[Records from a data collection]
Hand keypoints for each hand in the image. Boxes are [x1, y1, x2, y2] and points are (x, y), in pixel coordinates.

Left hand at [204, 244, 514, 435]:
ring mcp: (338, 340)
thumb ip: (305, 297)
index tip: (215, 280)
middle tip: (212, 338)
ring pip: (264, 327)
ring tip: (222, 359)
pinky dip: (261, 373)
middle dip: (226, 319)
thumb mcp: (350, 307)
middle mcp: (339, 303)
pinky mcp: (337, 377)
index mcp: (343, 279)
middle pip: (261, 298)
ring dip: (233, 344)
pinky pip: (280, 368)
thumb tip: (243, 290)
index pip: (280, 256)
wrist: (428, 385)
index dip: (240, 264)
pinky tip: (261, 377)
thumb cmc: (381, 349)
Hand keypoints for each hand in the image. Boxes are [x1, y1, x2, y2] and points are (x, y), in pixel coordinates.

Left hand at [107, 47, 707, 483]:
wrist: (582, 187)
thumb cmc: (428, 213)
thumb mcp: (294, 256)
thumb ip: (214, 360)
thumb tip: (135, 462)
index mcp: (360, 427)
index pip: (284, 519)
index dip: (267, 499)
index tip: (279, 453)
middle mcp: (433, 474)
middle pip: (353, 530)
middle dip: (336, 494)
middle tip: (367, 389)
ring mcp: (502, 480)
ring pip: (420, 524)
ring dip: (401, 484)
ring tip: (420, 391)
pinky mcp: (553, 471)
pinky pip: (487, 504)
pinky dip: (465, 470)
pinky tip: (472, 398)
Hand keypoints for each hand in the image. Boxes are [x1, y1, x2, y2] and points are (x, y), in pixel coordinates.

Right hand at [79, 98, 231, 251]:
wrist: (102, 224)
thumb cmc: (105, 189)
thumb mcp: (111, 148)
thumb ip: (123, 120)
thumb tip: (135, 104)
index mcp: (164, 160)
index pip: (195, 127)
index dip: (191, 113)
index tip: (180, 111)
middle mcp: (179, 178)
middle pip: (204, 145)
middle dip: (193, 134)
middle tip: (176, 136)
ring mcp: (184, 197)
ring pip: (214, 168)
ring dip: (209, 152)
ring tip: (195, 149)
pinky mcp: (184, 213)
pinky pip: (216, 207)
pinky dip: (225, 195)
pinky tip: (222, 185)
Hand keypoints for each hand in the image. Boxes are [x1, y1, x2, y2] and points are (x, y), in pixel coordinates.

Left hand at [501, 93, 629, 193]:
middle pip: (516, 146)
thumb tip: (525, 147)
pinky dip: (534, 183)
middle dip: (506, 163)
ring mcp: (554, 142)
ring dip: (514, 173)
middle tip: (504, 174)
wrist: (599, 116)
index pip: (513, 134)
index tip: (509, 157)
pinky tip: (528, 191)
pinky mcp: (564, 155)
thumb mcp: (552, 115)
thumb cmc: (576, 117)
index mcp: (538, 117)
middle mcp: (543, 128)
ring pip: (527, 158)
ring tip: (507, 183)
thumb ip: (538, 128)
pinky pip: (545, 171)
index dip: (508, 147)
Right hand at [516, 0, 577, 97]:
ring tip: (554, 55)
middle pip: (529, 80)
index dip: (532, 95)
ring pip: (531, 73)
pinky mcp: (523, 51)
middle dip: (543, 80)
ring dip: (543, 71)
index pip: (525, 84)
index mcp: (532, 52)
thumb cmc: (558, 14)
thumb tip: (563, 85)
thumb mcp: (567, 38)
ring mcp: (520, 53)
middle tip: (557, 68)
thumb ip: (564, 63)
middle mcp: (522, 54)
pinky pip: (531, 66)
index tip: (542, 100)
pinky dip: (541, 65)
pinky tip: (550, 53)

> **ASSIGNED TASK**: Above are some lines. Repeat exactly, and only, those from the line that has "index pip: (195, 127)" through the line that has "middle mcp: (522, 54)".

> **RESPONSE TO THE EXERCISE**:
index pip: (195, 127)
index dip: (191, 113)
index tip: (180, 111)
middle mcp: (179, 178)
middle pip: (204, 145)
middle dip: (193, 134)
middle tip: (176, 136)
ring mcp: (184, 197)
ring pip: (214, 168)
ring dip: (209, 152)
ring tip: (195, 149)
pinky mcp: (184, 213)
pinky pip: (216, 207)
pinky dip: (225, 195)
pinky tip: (222, 185)
Hand keypoints for each hand in the image. Boxes are [x1, y1, x2, y2] and points are (x, y), in pixel coordinates.

Left hand at [501, 93, 629, 193]:
middle pip: (516, 146)
thumb tip: (525, 147)
pinky dip: (534, 183)
middle dip: (506, 163)
ring mcp: (554, 142)
ring dip: (514, 173)
middle tip: (504, 174)
wrist: (599, 116)
index pip: (513, 134)
index tip: (509, 157)
pinky tip: (528, 191)
pinky mcp: (564, 155)
thumb mcp: (552, 115)
thumb cmc: (576, 117)
index mcp: (538, 117)
middle mcp: (543, 128)
ring pip: (527, 158)
ring tip: (507, 183)
thumb ip: (538, 128)
pinky pip: (545, 171)
index dip: (508, 147)
Right hand at [516, 0, 577, 97]:
ring tip: (554, 55)
middle pip: (529, 80)
index dip: (532, 95)
ring pip: (531, 73)
pinky mcp: (523, 51)
middle dip: (543, 80)
ring dip: (543, 71)
index pip: (525, 84)
index mcp: (532, 52)
thumb cmc: (558, 14)
thumb tip: (563, 85)
thumb mcp: (567, 38)
ring mcp: (520, 53)
middle tip: (557, 68)
thumb ip: (564, 63)
middle mcp: (522, 54)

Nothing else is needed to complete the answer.